**Entries shown:**
_ _ _ _ _

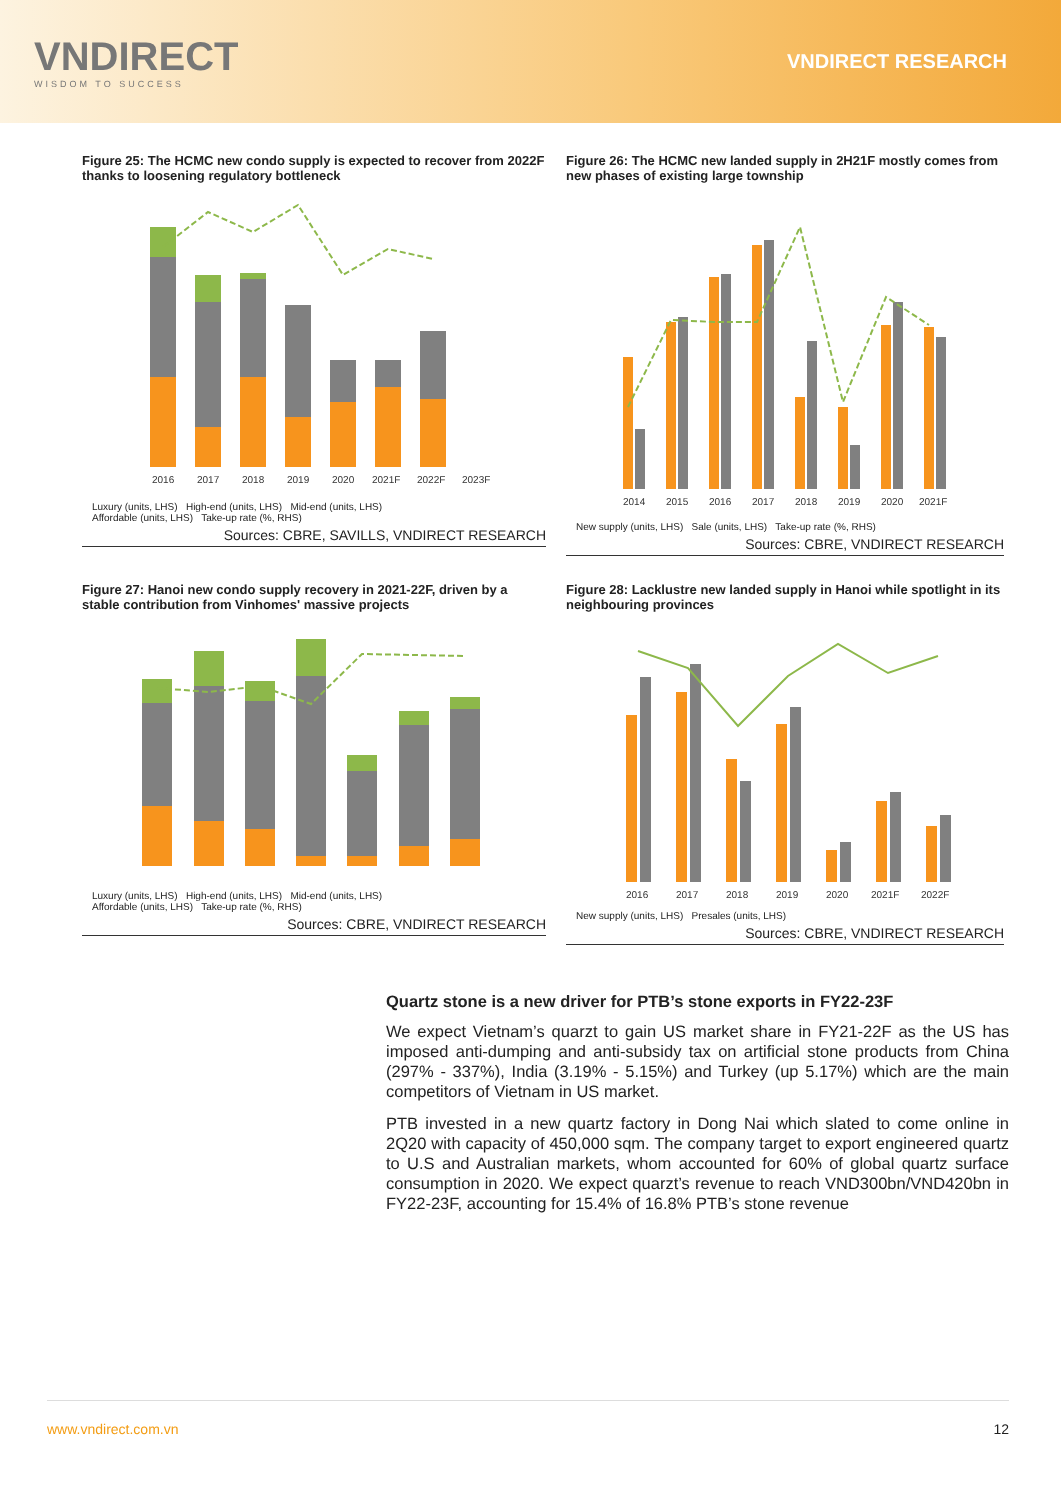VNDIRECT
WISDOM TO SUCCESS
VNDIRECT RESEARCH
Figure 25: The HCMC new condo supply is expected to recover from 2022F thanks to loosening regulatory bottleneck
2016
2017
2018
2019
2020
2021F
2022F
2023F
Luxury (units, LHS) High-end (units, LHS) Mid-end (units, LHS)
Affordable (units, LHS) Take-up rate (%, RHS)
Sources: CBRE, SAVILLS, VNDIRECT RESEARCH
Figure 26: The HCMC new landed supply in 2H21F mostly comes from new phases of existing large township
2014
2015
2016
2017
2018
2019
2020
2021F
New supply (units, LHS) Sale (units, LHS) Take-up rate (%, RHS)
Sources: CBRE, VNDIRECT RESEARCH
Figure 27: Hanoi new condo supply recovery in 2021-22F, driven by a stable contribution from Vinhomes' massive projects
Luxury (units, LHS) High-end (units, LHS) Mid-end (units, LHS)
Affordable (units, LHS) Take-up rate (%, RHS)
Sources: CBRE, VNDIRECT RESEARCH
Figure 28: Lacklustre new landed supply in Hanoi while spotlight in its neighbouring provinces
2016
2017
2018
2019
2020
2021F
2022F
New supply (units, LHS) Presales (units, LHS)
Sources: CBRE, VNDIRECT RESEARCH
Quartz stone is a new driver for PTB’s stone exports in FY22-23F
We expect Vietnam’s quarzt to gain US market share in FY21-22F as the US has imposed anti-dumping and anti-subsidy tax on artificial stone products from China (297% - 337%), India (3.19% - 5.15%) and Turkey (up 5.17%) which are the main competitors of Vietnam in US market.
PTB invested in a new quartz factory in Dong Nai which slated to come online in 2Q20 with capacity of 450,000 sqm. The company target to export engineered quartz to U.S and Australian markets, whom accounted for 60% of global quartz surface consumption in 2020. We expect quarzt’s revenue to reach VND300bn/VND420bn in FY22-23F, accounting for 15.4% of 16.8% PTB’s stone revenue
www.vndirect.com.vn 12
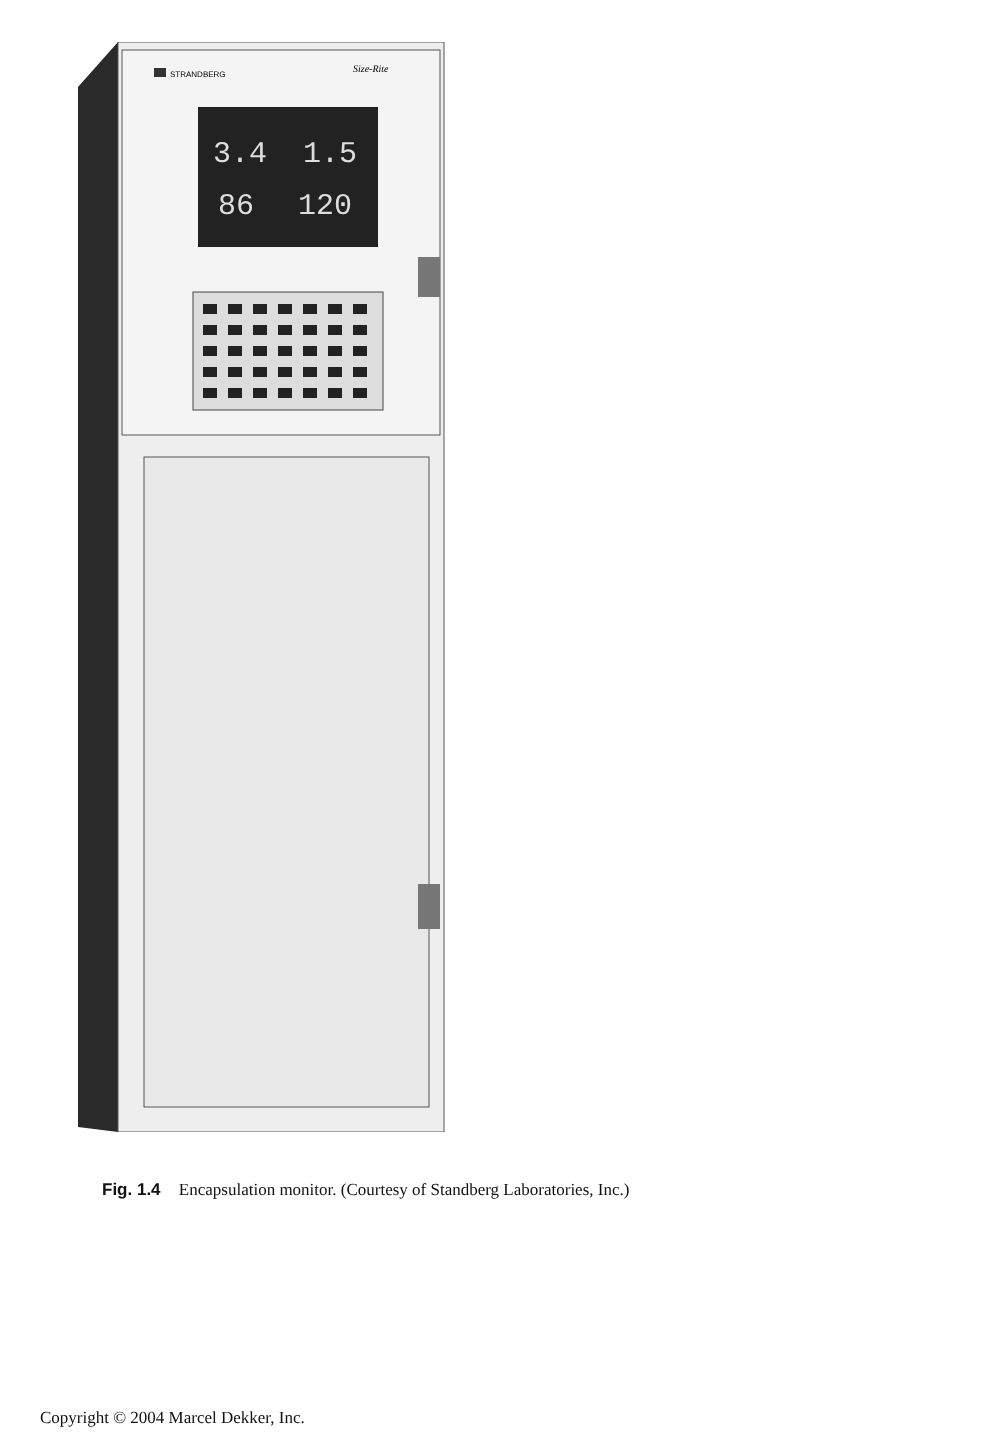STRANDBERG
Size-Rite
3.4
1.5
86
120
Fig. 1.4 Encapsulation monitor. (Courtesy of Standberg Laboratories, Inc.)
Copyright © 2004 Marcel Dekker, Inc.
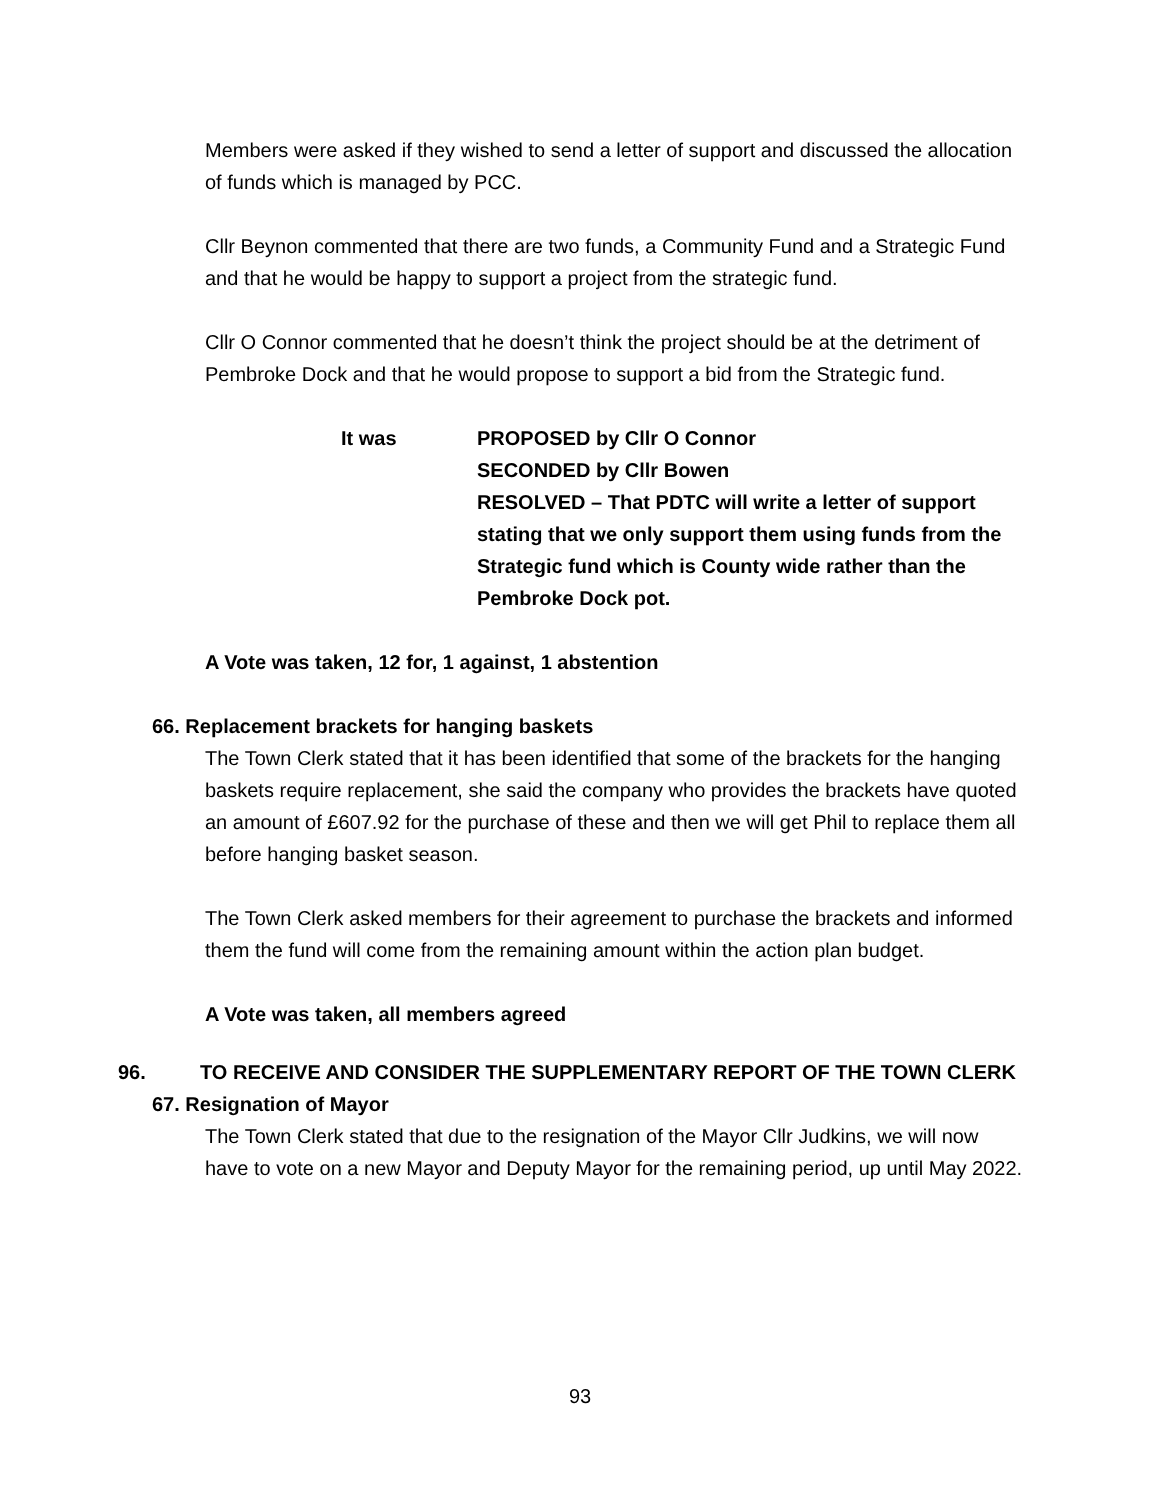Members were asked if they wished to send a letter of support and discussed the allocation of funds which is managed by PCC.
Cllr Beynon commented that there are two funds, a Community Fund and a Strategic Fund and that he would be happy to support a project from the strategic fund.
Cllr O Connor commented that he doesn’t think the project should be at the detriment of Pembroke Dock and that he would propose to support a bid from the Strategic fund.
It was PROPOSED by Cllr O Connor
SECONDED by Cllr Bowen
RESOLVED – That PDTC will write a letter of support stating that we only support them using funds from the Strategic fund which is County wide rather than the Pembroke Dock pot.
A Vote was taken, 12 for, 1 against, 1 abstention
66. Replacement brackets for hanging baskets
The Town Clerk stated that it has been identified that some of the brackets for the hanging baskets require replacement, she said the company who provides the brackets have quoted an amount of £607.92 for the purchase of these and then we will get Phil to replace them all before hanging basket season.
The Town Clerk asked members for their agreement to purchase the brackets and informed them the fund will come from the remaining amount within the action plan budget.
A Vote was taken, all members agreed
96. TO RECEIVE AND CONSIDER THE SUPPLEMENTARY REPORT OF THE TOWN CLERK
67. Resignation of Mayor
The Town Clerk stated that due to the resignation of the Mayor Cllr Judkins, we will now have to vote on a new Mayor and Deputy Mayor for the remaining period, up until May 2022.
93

_ _ _ _ _

**Aim of the exercise:** An exact reprint of every record is required, with the pictures omitted.

**Your solution:**
VNDIRECT
WISDOM TO SUCCESS
VNDIRECT RESEARCH
Figure 25: The HCMC new condo supply is expected to recover from 2022F thanks to loosening regulatory bottleneck
2016
2017
2018
2019
2020
2021F
2022F
2023F
Luxury (units, LHS) High-end (units, LHS) Mid-end (units, LHS)
Affordable (units, LHS) Take-up rate (%, RHS)
Sources: CBRE, SAVILLS, VNDIRECT RESEARCH
Figure 26: The HCMC new landed supply in 2H21F mostly comes from new phases of existing large township
2014
2015
2016
2017
2018
2019
2020
2021F
New supply (units, LHS) Sale (units, LHS) Take-up rate (%, RHS)
Sources: CBRE, VNDIRECT RESEARCH
Figure 27: Hanoi new condo supply recovery in 2021-22F, driven by a stable contribution from Vinhomes' massive projects
Luxury (units, LHS) High-end (units, LHS) Mid-end (units, LHS)
Affordable (units, LHS) Take-up rate (%, RHS)
Sources: CBRE, VNDIRECT RESEARCH
Figure 28: Lacklustre new landed supply in Hanoi while spotlight in its neighbouring provinces
2016
2017
2018
2019
2020
2021F
2022F
New supply (units, LHS) Presales (units, LHS)
Sources: CBRE, VNDIRECT RESEARCH
Quartz stone is a new driver for PTB’s stone exports in FY22-23F
We expect Vietnam’s quarzt to gain US market share in FY21-22F as the US has imposed anti-dumping and anti-subsidy tax on artificial stone products from China (297% - 337%), India (3.19% - 5.15%) and Turkey (up 5.17%) which are the main competitors of Vietnam in US market.
PTB invested in a new quartz factory in Dong Nai which slated to come online in 2Q20 with capacity of 450,000 sqm. The company target to export engineered quartz to U.S and Australian markets, whom accounted for 60% of global quartz surface consumption in 2020. We expect quarzt’s revenue to reach VND300bn/VND420bn in FY22-23F, accounting for 15.4% of 16.8% PTB’s stone revenue
www.vndirect.com.vn 12
STRANDBERG
Size-Rite
3.4
1.5
86
120
Fig. 1.4 Encapsulation monitor. (Courtesy of Standberg Laboratories, Inc.)
Copyright © 2004 Marcel Dekker, Inc.
Members were asked if they wished to send a letter of support and discussed the allocation of funds which is managed by PCC.
Cllr Beynon commented that there are two funds, a Community Fund and a Strategic Fund and that he would be happy to support a project from the strategic fund.
Cllr O Connor commented that he doesn’t think the project should be at the detriment of Pembroke Dock and that he would propose to support a bid from the Strategic fund.
It was PROPOSED by Cllr O Connor
SECONDED by Cllr Bowen
RESOLVED – That PDTC will write a letter of support stating that we only support them using funds from the Strategic fund which is County wide rather than the Pembroke Dock pot.
A Vote was taken, 12 for, 1 against, 1 abstention
66. Replacement brackets for hanging baskets
The Town Clerk stated that it has been identified that some of the brackets for the hanging baskets require replacement, she said the company who provides the brackets have quoted an amount of £607.92 for the purchase of these and then we will get Phil to replace them all before hanging basket season.
The Town Clerk asked members for their agreement to purchase the brackets and informed them the fund will come from the remaining amount within the action plan budget.
A Vote was taken, all members agreed
96. TO RECEIVE AND CONSIDER THE SUPPLEMENTARY REPORT OF THE TOWN CLERK
67. Resignation of Mayor
The Town Clerk stated that due to the resignation of the Mayor Cllr Judkins, we will now have to vote on a new Mayor and Deputy Mayor for the remaining period, up until May 2022.
93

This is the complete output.